ANTONIO TROISE
Potremmo anche vedere il bicchiere mezzo pieno e scorgere, nel mini-rimbalzo di dicembre, una nota positiva sul fronte dei prezzi. Ma, al di là dei facili ottimismi, il 2016 è stato per l’Italia l’anno nero della deflazione. Non accadeva da almeno mezzo secolo. Certo, vivere con i prezzi che si riducono invece di aumentare, può anche avere i suoi effetti positivi. Ci dà l’illusione di essere più ricchi dal momento che, ogni giorno che passa, i soldi che abbiamo in tasca valgono un po’ di più perché con la stessa cifra possiamo acquistare più cose. Peccato, però, che nessuno se ne accorga. E non solo perché i ribassi, statistiche alla mano, sembrano quasi impercettibili e non toccano i cosiddetti beni essenziali.

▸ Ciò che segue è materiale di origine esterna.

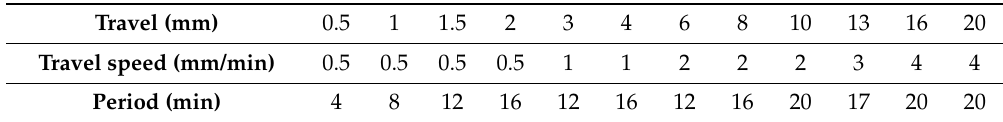
Figure 6. Displacement history. Table 2. Displacement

L’altra faccia della deflazione
No, la verità è che l’altra faccia della deflazione ci racconta un Paese che marcia all’indietro come un gambero. Dove la gente continua a perdere il lavoro o si è impoverita dopo otto anni ininterrotti di recessione. Dove i consumi restano fermi al palo, insensibili perfino allo shopping natalizio o ai saldi di inizio d’anno.
Se si ragiona ancora, allora, si scopre così che l’Italia è nel pieno di una spirale perversa, fatta di prezzi che si riducono perché nessuno spende e di un’economia costretta a rallentare i suoi ritmi fino a fermarsi quasi del tutto. E, se le imprese non producono, sono costrette a ridimensionarsi e tagliare posti di lavoro. Con la conseguenza di avere più persone a spasso e meno soldi in giro per rianimare i centri commerciali e i negozi.
Un incubo. Non a caso, negli ultimi mesi, la lotta alla deflazione è stata al centro della strategia della Banca Centrale Europea che ha letteralmente inondato le banche di liquidità, nella speranza che potessero rimettere in moto il sistema economico. Qualche effetto, per la verità, c’è stato, dal momento che in Europa i prezzi sono tornati a salire. L’obiettivo di un’inflazione al 2% non è ancora stato raggiunto. Ma si incominciano a intravedere i primi segnali positivi.
L’Europa si rimette in marcia. L’Italia no
Vanno meno bene, invece, le cose in Italia, dove le misure per favorire la crescita non hanno ancora sortito gli effetti sperati. Come mai? La spiegazione è semplice: i governi che si sono alternati dal 2008 ad oggi non hanno mai avuto a disposizione le risorse necessarie per fare l’unica cosa giusta in grado di fermare la spirale della deflazione: tagliare le tasse. Per risalire la china e rilanciare i consumi, occorrerebbe un intervento choc, fra i 30 e i 40 miliardi all’anno, da dirottare tutti sullo sviluppo e sul rilancio dei consumi. Solo così potremmo finalmente liberaci dal virus della deflazione e cominciare a sentirci davvero un po’ più ricchi nella realtà, senza essere costretti a cullarsi nel fragile miraggio dei prezzi più bassi.